Formal publication: June 2024

Authors: Lopes da Cunha, P., Ruiz, F., Ferrante, F., Sterpin, L. F., Ibáñez, A., Slachevsky, A., Matallana, D., Martínez, Á., Hesse, E., & García, A. M.

Abstract: Dementia can disrupt how people experience and describe events as well as their own role in them. Alzheimer’s disease (AD) compromises the processing of entities expressed by nouns, while behavioral variant frontotemporal dementia (bvFTD) entails a depersonalized perspective with increased third-person references. Yet, no study has examined whether these patterns can be captured in connected speech via natural language processing tools. To tackle such gaps, we asked 96 participants (32 AD patients, 32 bvFTD patients, 32 healthy controls) to narrate a typical day of their lives and calculated the proportion of nouns, verbs, and first- or third-person markers (via part-of-speech and morphological tagging).

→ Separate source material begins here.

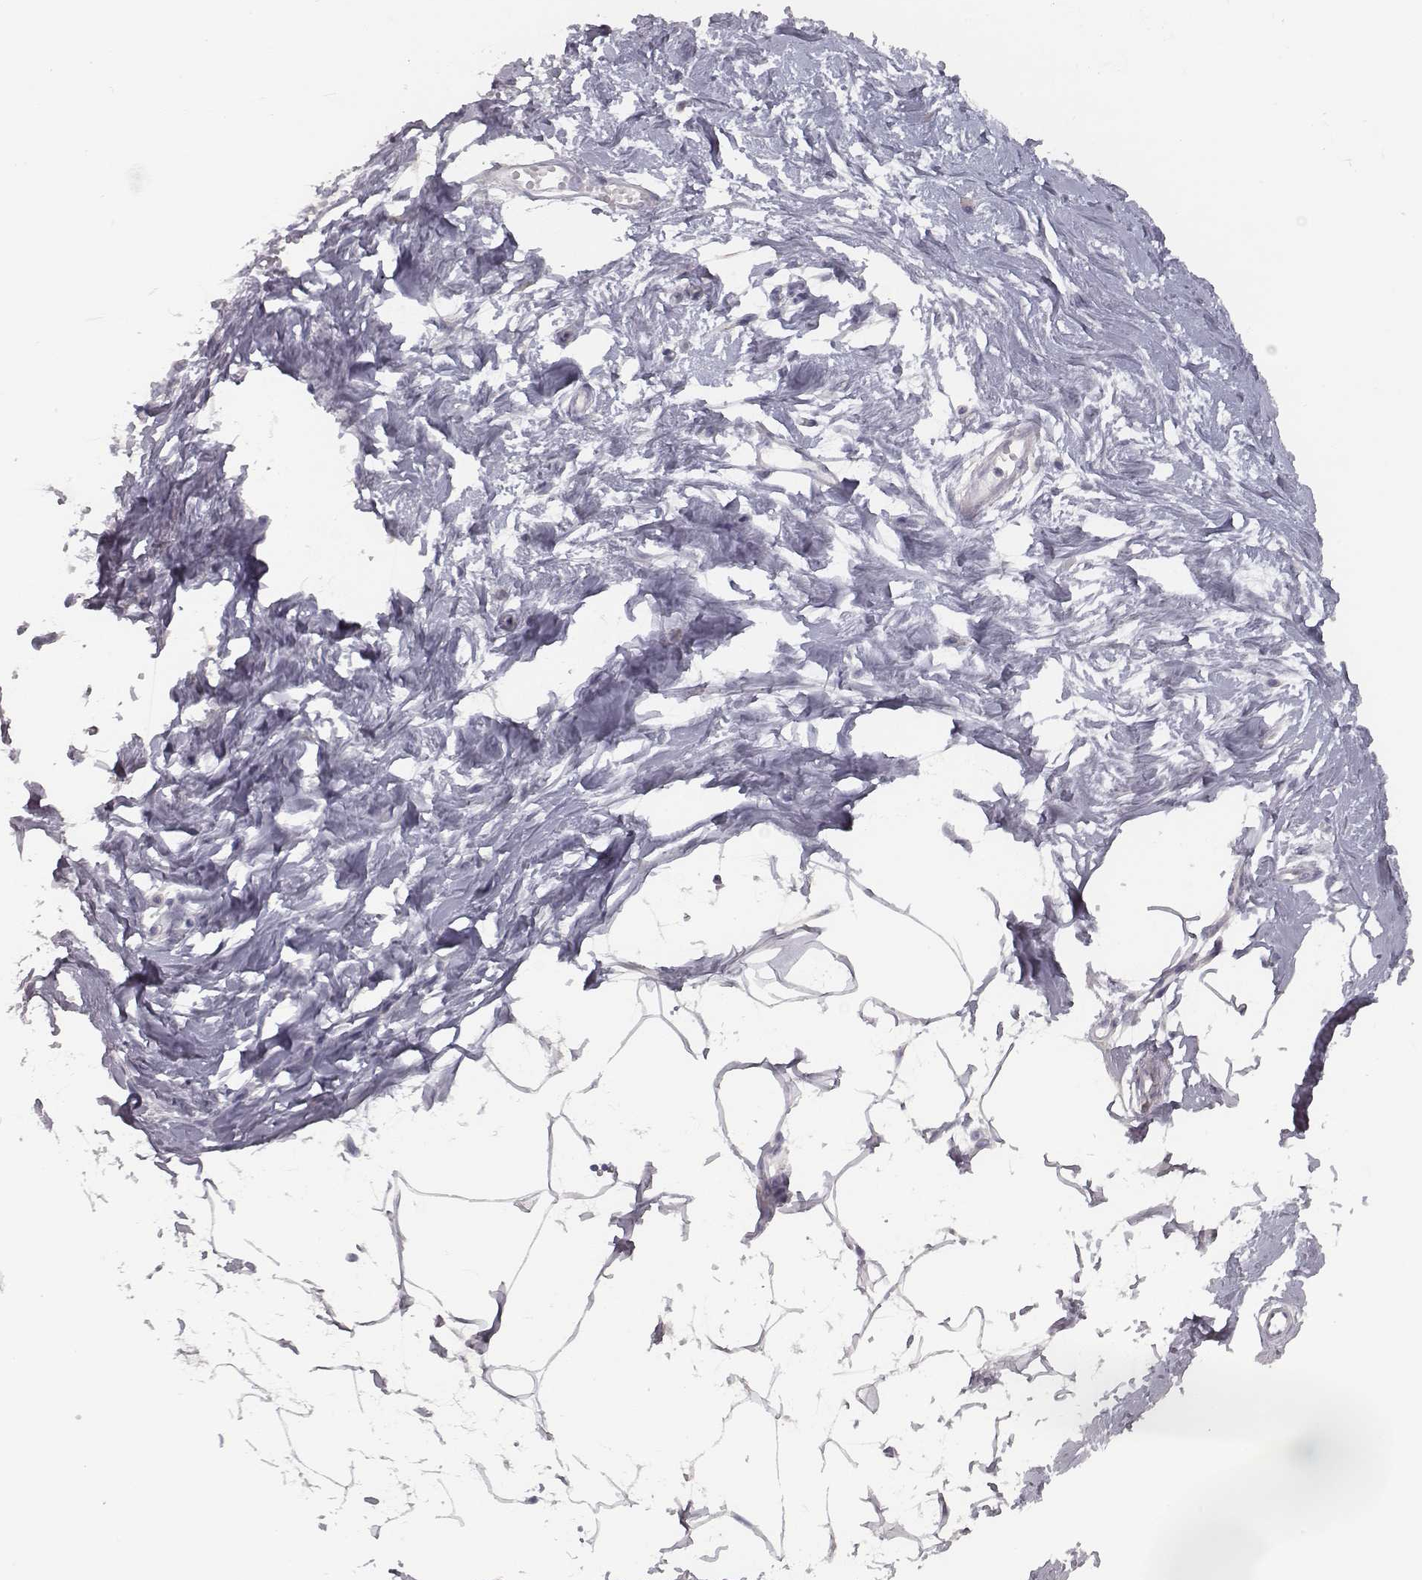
{"staining": {"intensity": "negative", "quantity": "none", "location": "none"}, "tissue": "breast", "cell_type": "Adipocytes", "image_type": "normal", "snomed": [{"axis": "morphology", "description": "Normal tissue, NOS"}, {"axis": "topography", "description": "Breast"}], "caption": "Breast stained for a protein using immunohistochemistry displays no staining adipocytes.", "gene": "SEPTIN14", "patient": {"sex": "female", "age": 45}}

We also extracted objective properties (frequency, phonological neighborhood, length, semantic variability) from each content word. In our main study (with 21 AD patients, 21 bvFTD patients, and 21 healthy controls), we used inferential statistics and machine learning for group-level and subject-level discrimination. The above linguistic features were correlated with patients’ scores in tests of general cognitive status and executive functions. We found that, compared with HCs, (i) AD (but not bvFTD) patients produced significantly fewer nouns, (ii) bvFTD (but not AD) patients used significantly more third-person markers, and (iii) both patient groups produced more frequent words. Machine learning analyses showed that these features identified individuals with AD and bvFTD (AUC = 0.71). A generalizability test, with a model trained on the entire main study sample and tested on hold-out samples (11 AD patients, 11 bvFTD patients, 11 healthy controls), showed even better performance, with AUCs of 0.76 and 0.83 for AD and bvFTD, respectively. No linguistic feature was significantly correlated with cognitive test scores in either patient group. These results suggest that specific cognitive traits of each disorder can be captured automatically in connected speech, favoring interpretability for enhanced syndrome characterization, diagnosis, and monitoring.